Document passage:
┄┄┄┄┄┄

And to be sure I am not picking on Oak Park. Similar sorts of inaction have become the norm in other desirable towns -- Western Springs District 101 axes plans for all-day kindergarten - The Doings Western Springs Of the towns that feed into Lyons Township Western Springs is pretty much the most desirable and it is sort of odd that they are also the only one that does not have full day kindergarten. Again, it is NOT just about the money, it is a combination of factors including that many of the "stay at home" parents simply do not want that. Of course there are some facilities issues too, and some legitimate concerns that any benefits for full day kindergarten seem to be mostly associated with kids from less well off backgrounds.

Underpinning both these decisions AND DOZENS MORE IN ALL KINDS OF SCHOOL DISTRICTS around Illinois is the extreme amount of uncertainty surrounding a whole host of issues that could dramatically impact schools. There is a bill in the Illinois Senate that would try to help more districts with lower property wealth, but that would make things even less fair for the districts that already do not get much help from state income taxes -- Illinois school funding a vexing political issue

Similarly there are many issues surrounding the massively underfunded Illinois public employee pensions -- Illinois Pension Reform

The OP did NOT ask just about after school programs! They specifically asked about
Quote:
small class sizes, strong science and math programs, and extra activities (e.g. after school programs) that offer language, sports, architecture or engineering.

┄┄┄┄┄┄

Dataset excerpts:
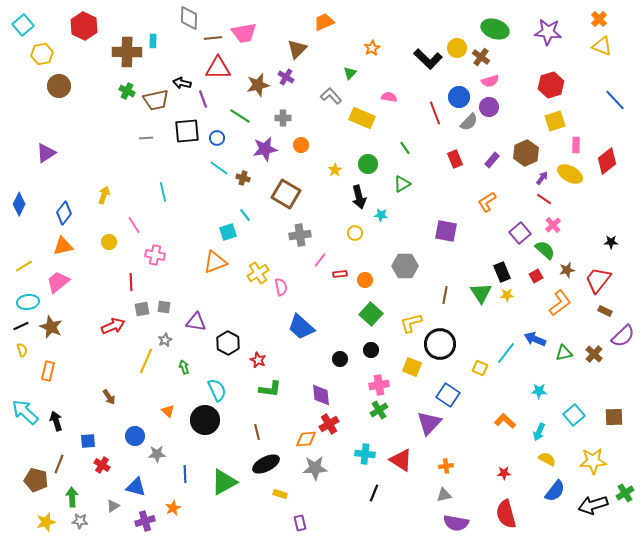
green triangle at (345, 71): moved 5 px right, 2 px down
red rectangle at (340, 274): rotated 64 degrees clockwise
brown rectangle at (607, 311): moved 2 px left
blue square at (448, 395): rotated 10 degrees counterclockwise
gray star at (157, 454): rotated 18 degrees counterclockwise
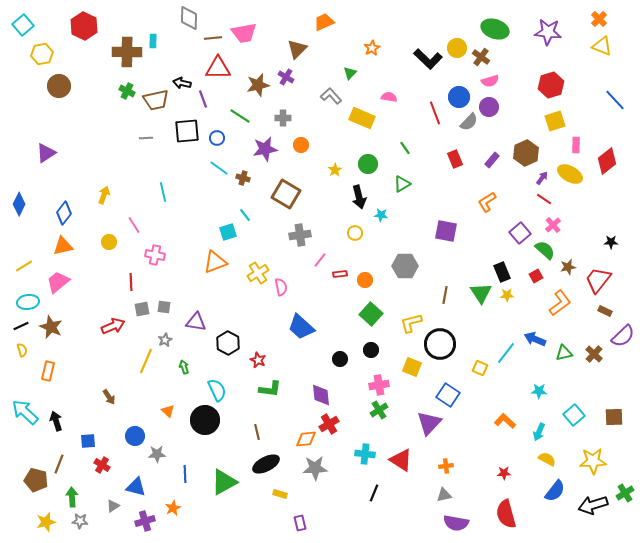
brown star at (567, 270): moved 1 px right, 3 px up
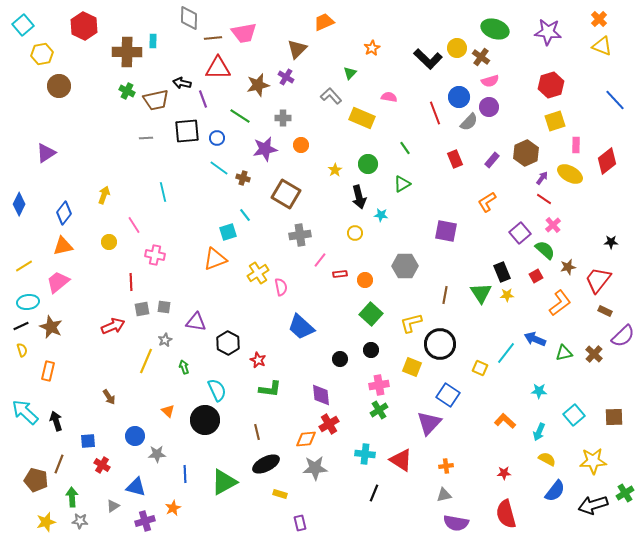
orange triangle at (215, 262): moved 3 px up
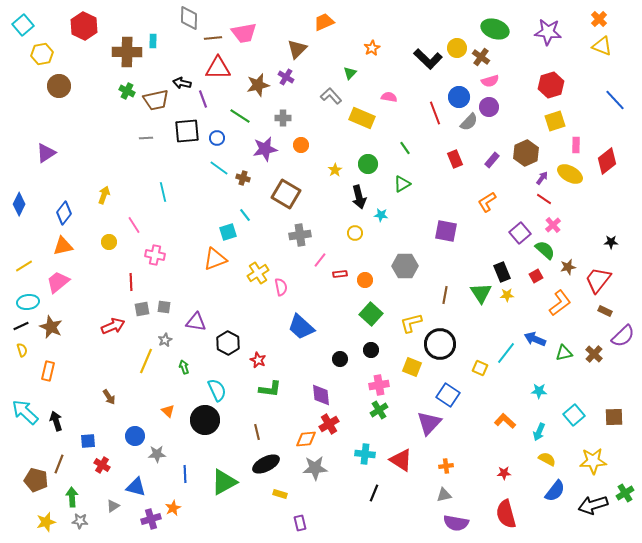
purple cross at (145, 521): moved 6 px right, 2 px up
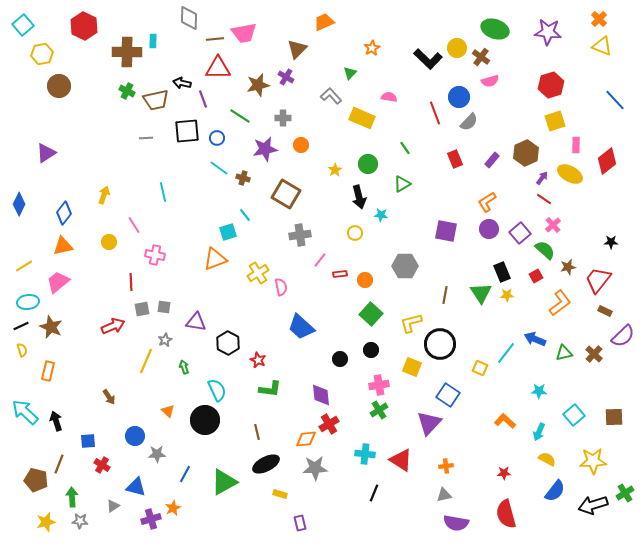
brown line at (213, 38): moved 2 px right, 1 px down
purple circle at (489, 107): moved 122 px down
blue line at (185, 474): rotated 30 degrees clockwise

┄┄┄┄┄┄

To-do list:
a – Lay out the lines of the records from the one holding "purple cross at" through the end of the records, inclusive, as a Markdown table with the columns Row and Line, leaving out blank lines and the pictures.
b – Pick up the post about Illinois school districts where it stops and keep writing it.

Per-task answers:
a –
| Row | Line |
|---|---|
| 1 | purple cross at (145, 521): moved 6 px right, 2 px up |
| 2 | brown line at (213, 38): moved 2 px right, 1 px down |
| 3 | purple circle at (489, 107): moved 122 px down |
| 4 | blue line at (185, 474): rotated 30 degrees clockwise |

b –
in this context I remain firmly behind my initial response that DUE TO THE HOST OF ISSUES plaguing Illinois schools that things are rather bleak for the prospect of even the most affluent districts in the state offering anything like these things.

To be sure, there are some desirable areas to live in the Chicago suburbs, but the OP, or anyone else coming from an area where the state and local authorities have at least made an effort to deal with the reality of school improvement and funding, will be sorely disappointed that such things have NOT happened in Illinois.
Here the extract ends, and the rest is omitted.